* [SOURCE EXCERPT]:
★ ★ ★ ★ ★

TL;DR: Long-winded post that is me trying to defend Python (my language of choice) against C#. In this example, C# performs better, but still takes more lines of code to do the same amount of work, but the final performance benefit is that C# is ~5x faster than a similar approach in Python when coded correctly. The end result is that you should use the language that suits you.

When I run the C# example, it took about 3 seconds to complete on my machine, and gave me a result of 232,792,560. It could be optimized using the known fact that you can only have a number divisible by numbers from 1 to 20 if the number is a multiple of 20, and therefore you don't need to increment by 1, but instead 20. That single optimization made the code execute ~10x faster in a mere 353 milliseconds.

When I run the Python example, I gave up on waiting and tried to write my own version using itertools, which didn't have much better success, and was taking about as long as your example. Then I hit upon an acceptable version of itertools, if I take into account that only multiples of my largest number could be divisible by all numbers from smallest to largest. As such, the refined Python(3.6) code is here with a decorator timing function that prints the number of seconds it took to execute:

import time
from itertools import count, filterfalse


def timer(func):
    def wrapper(*args, **kwargs):
        start = time.time()

★ ★ ★ ★ ★

* [PROBLEM REQUIREMENTS]:
Rewrite the post comparing Python and C#, everything from "When I run the C#" down to "mere 353 milliseconds.", with "C# example" changed to "C# program".

* [MATERIAL PROVIDED]:
★ ★ ★ ★ ★

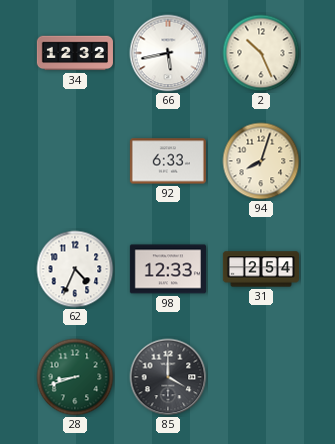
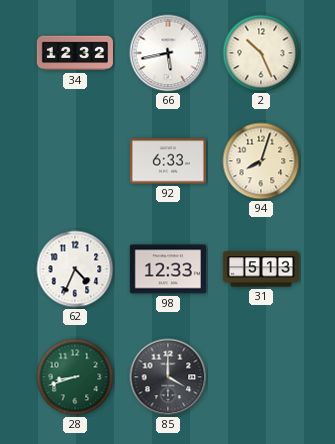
31: 2:54 -> 5:13
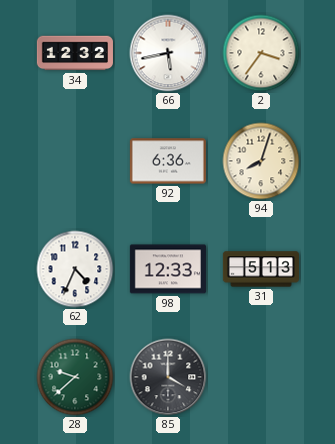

★ ★ ★ ★ ★

* [FULL SOLUTION]:
When I run the C# program, it took about 3 seconds to complete on my machine, and gave me a result of 232,792,560. It could be optimized using the known fact that you can only have a number divisible by numbers from 1 to 20 if the number is a multiple of 20, and therefore you don't need to increment by 1, but instead 20. That single optimization made the code execute ~10x faster in a mere 353 milliseconds.